Work instruction 1 ::
In the blog post, what title appears under the date Thursday, May 21, 2009?
Work instruction 2 ::
Condense the paragraph of the blog post that begins "I wish that it wouldn't get the best of me" into a shorter version that keeps its main facts.
Work instruction 3 ::
Continue the blog post from the point where it ends.

Source text ::
***
So Superwoman and I, ahem, Mystic Moon and I had the great realization that living in our city is like dating a musician (no offense Nush). Dammit dammit dammit. I always fall for the creative ones.

Thursday, May 21, 2009

Some Parts of Me Need Fixing.

I wish that it wouldn't get the best of me every single time. I can only ignore this feeling momentarily. It's takes everything out of me to neglect the apprehension of you, but I cannot. I believe that I'm holding my breath but in all actuality, you've knocked the wind out of me. My skin feels raw from the salty tears and all of a sudden my sleeves aren't dry enough to wipe my face. The tingly feeling now burns the more I rub my eyes to get a clearer perspective. I am tired now because you took all of my energy, I'm weak for you now. I hate to love you and I can't seem to let you go. I listened to the phone call and learned the news of your current state and it changed me. It took me back to the place that I know so well but dread tremendously. He watched me and said that my whole demeanor changed. I've been walking around trying to release you from my body but pacing just made me more anxious. He told me that maybe I am abandoning you in the same way. . . I was. I don't believe that I want anything to do with you, but my body, my heart tells me otherwise. Loving you hurts too much. I'm conflicted all over again, or did this ever leave to begin with? You have an exceptional talent in throwing me into confusion.

I just might need someone to hold my face, let the tears stream if the so choose and tell me something better follows this.
***
Records ::

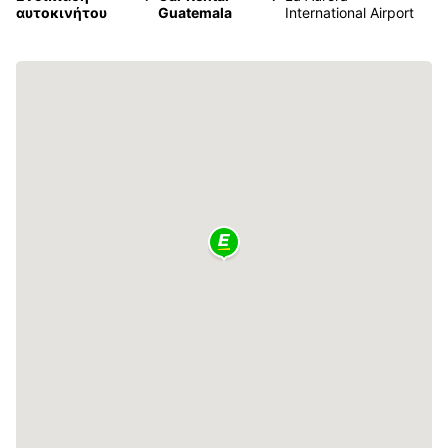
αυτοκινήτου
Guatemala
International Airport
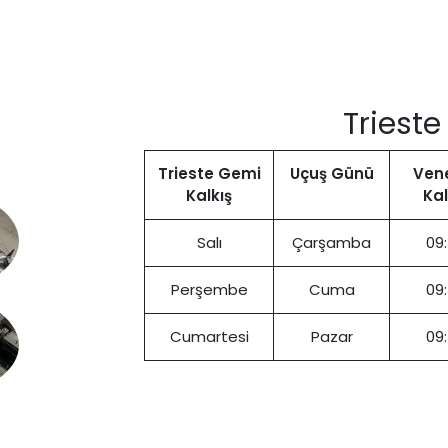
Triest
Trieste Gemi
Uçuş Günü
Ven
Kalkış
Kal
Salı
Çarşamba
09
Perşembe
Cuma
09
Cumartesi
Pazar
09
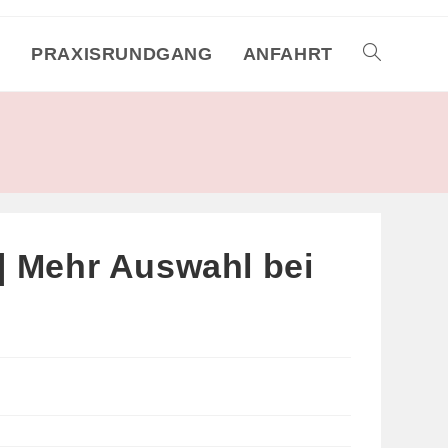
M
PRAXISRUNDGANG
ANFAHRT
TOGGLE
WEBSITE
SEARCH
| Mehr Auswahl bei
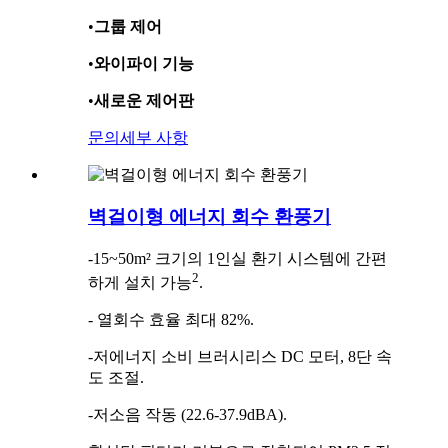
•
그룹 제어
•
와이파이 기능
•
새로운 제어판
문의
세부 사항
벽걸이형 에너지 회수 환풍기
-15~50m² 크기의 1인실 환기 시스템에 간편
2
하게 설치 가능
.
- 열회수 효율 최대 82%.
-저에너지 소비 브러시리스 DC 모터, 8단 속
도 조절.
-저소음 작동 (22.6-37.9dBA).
***
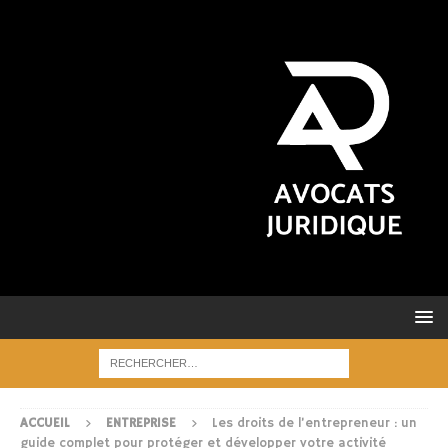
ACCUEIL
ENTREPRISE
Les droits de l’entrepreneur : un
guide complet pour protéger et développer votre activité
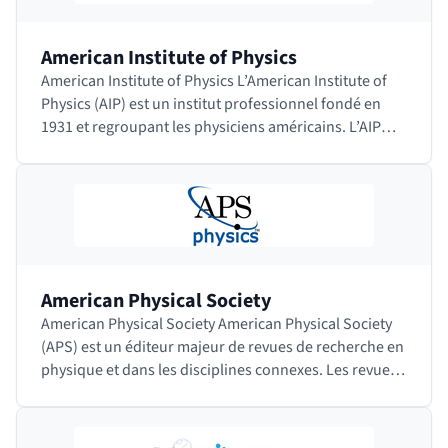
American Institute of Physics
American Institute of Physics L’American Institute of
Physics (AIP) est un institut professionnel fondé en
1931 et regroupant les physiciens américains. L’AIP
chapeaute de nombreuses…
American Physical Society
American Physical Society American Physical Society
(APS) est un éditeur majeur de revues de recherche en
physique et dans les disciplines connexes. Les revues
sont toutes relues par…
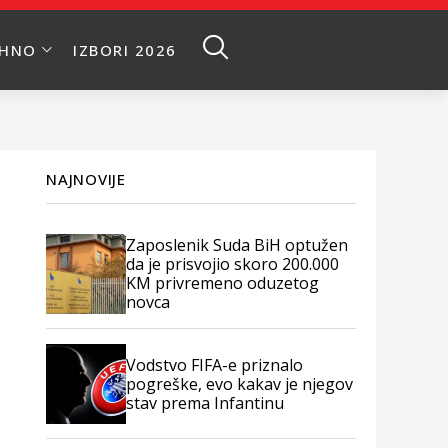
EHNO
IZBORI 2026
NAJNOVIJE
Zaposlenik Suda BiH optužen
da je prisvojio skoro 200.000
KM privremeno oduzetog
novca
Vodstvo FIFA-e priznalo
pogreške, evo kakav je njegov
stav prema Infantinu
***
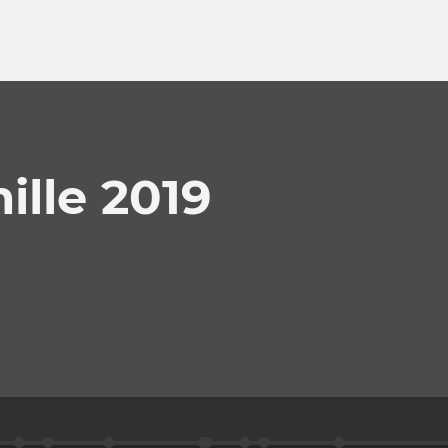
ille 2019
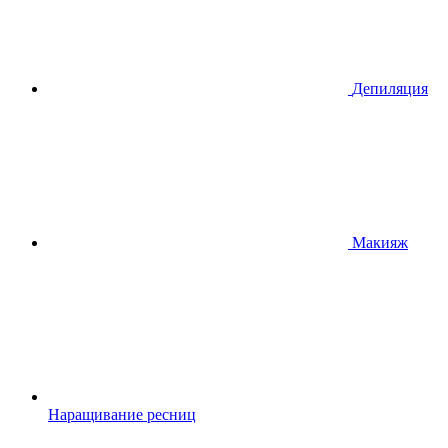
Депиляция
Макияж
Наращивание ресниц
***
Exercise answer 1 ::
Some Parts of Me Need Fixing.

Exercise answer 2 ::
I can ignore this feeling only for a moment, and neglecting my worry about you takes everything out of me. You've knocked the wind out of me, left me crying and rubbing my burning eyes, and drained my energy until I'm weak for you. I hate to love you but can't let you go. Hearing the phone call about your current state changed me and took me back to a place I know well and dread. He watched my whole demeanor change. Pacing to release you from my body only made me more anxious. When he suggested I might be abandoning you in the same way, I admitted I was. My mind wants nothing to do with you, but my body and heart disagree. Loving you hurts too much, and I'm conflicted again, unless the conflict never left. You have an exceptional talent for throwing me into confusion.

Exercise answer 3 ::
Tuesday, May 19, 2009

Between Me, You, and Liberation

When I close my eyes to dream, I only have one visitor. She dwells in my slumber. She holds me there. I remember the very first time we met under these circumstances and I was gently but ungratefully awoken by the sun rays peering through my window one Sunday morning. It was a sweet dream. I would have rather slept for a lifetime just to be near her. If only you could see into me. We've embraced more than once, kissed more than once, and cried only once. I have realized that I'm bending the lines between slumber and wakefulness. I feel fully alive with or without my eyes open. The silent movies in my head become animated when the ink from my pen reaches the pages of my. . . The ink is the only lifeline for them. It's too surreal to deny its value. I feel the breezes and rays of sunshine. I feel everything that touches me. It's simple. It's only physics. . . Sadly enough, it's not all entirely fulfilling. Are we living in a dreamworld? Don't answer that rhetorical question. Living, breathing, reaching, nonetheless. I may not fall asleep to your voice in the night, or always wake up to your eyes, but we meet in the middle. The proximity between you and me is elongated in the day but the silver lining is reached in the black of the night. Interestingly enough, when the sun shines for me, the moon shines for you, so we're always near. . . Just not quite close enough. And even when I'm afraid, I squeeze my eyes shut and somehow my fear is released. Even if it's just for a moment, I'm safe in your arms. When darkness falls it's exhilarating. I'm not afraid of the dark. 

My dreams are like streams of consciousness: raw and passionate in its nature, climactic and satisfying. My dreams are timeless. Can't you see? 

Time. 
The essence of it. 
How easy it is to waste it. 
How we yearn for more. . & ask about where it went. 
It passes our shadows ands shows up on our faces. 
Time. 
Never works for us, and always seems against us. . .
Count 
Seconds, minutes, hours, days, years
Time.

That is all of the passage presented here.